* **WHAT THE TASK ASKS**
Your answer should be the exact lines of the records, starting with the one containing "For every layout" and running to the end.

--- EXTRACTED ENTRIES ---

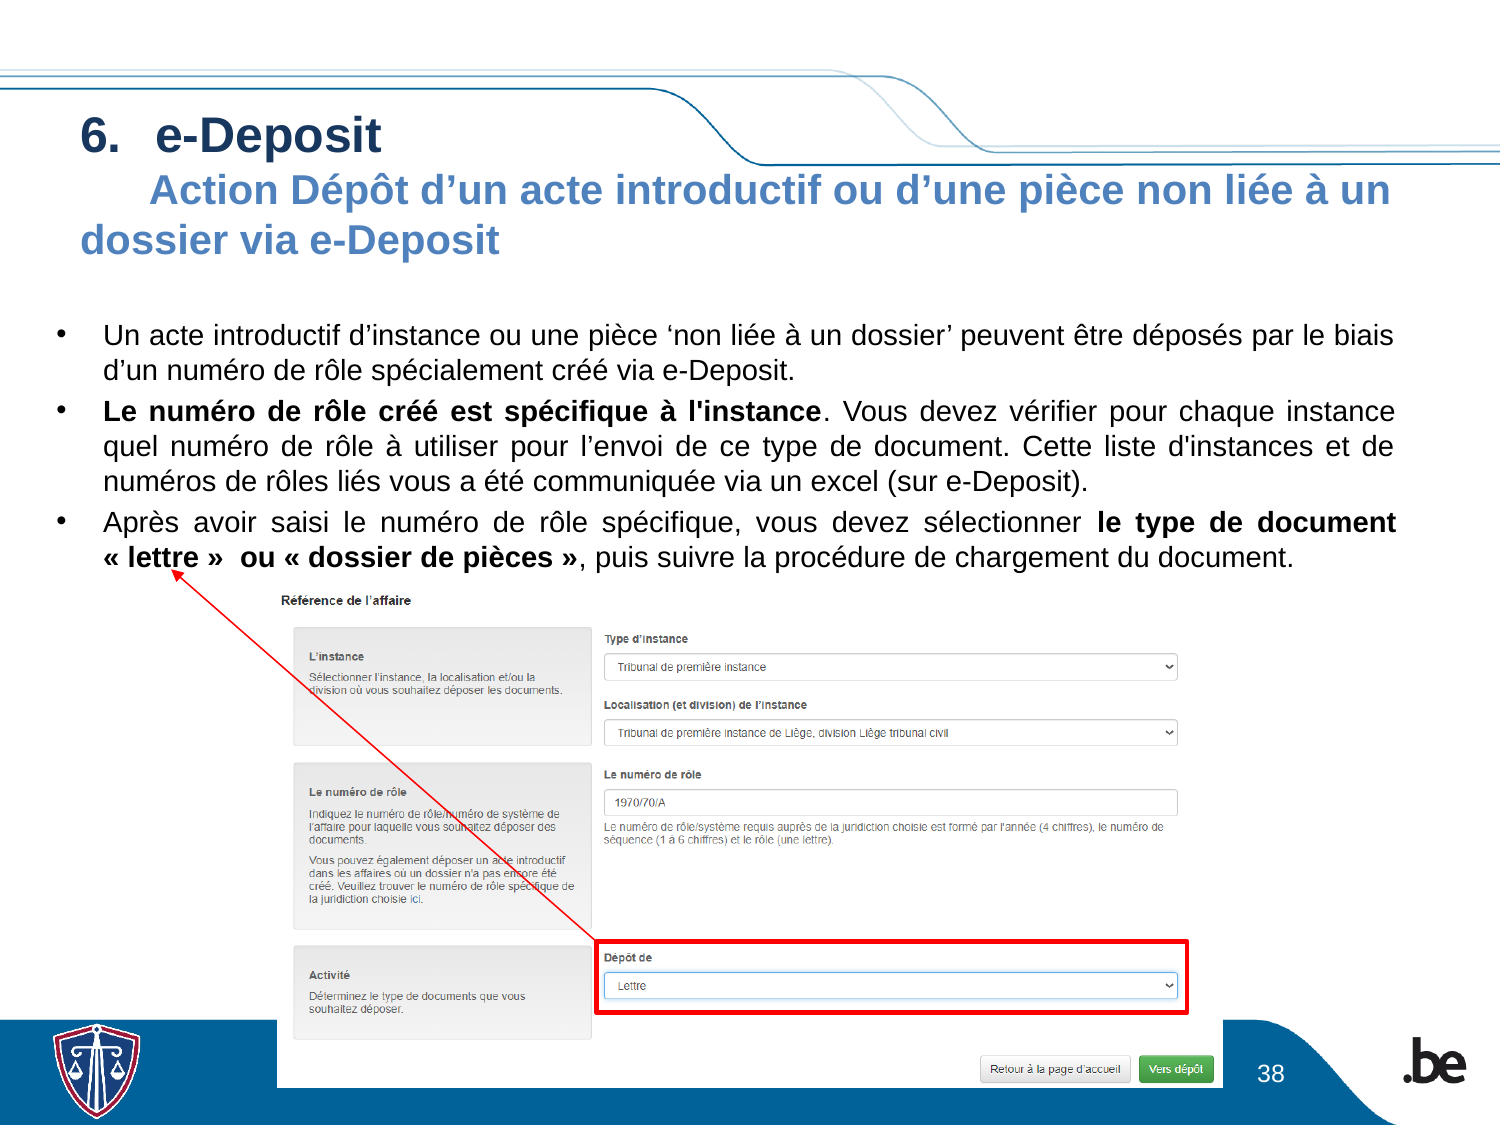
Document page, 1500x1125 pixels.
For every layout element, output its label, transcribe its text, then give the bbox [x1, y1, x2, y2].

picture [0, 0, 1500, 1125]
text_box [170, 569, 597, 942]
text_box e-Deposit Action Dépôt d’un acte introductif ou d’une pièce non liée à un dossier via e-Deposit [64, 89, 1500, 277]
list Un acte introductif d’instance ou une pièce ‘non liée à un dossier’ peuvent être déposés par le biais d’un numéro de rôle spécialement créé via e-Deposit. Le numéro de rôle créé est spécifique à l'instance. Vous devez vérifier pour chaque instance quel numéro de rôle à utiliser pour l’envoi de ce type de document. Cette liste d'instances et de numéros de rôles liés vous a été communiquée via un excel (sur e-Deposit). Après avoir saisi le numéro de rôle spécifique, vous devez sélectionner le type de document « lettre » ou « dossier de pièces », puis suivre la procédure de chargement du document. [41, 308, 1412, 867]
slide_number 38 [1149, 1049, 1301, 1125]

---

* **TASK RESULT**
For every layout element, output its label, transcribe its text, then give the bbox [x1, y1, x2, y2].

picture [0, 0, 1500, 1125]
text_box [170, 569, 597, 942]
text_box e-Deposit Action Dépôt d’un acte introductif ou d’une pièce non liée à un dossier via e-Deposit [64, 89, 1500, 277]
list Un acte introductif d’instance ou une pièce ‘non liée à un dossier’ peuvent être déposés par le biais d’un numéro de rôle spécialement créé via e-Deposit. Le numéro de rôle créé est spécifique à l'instance. Vous devez vérifier pour chaque instance quel numéro de rôle à utiliser pour l’envoi de ce type de document. Cette liste d'instances et de numéros de rôles liés vous a été communiquée via un excel (sur e-Deposit). Après avoir saisi le numéro de rôle spécifique, vous devez sélectionner le type de document « lettre » ou « dossier de pièces », puis suivre la procédure de chargement du document. [41, 308, 1412, 867]
slide_number 38 [1149, 1049, 1301, 1125]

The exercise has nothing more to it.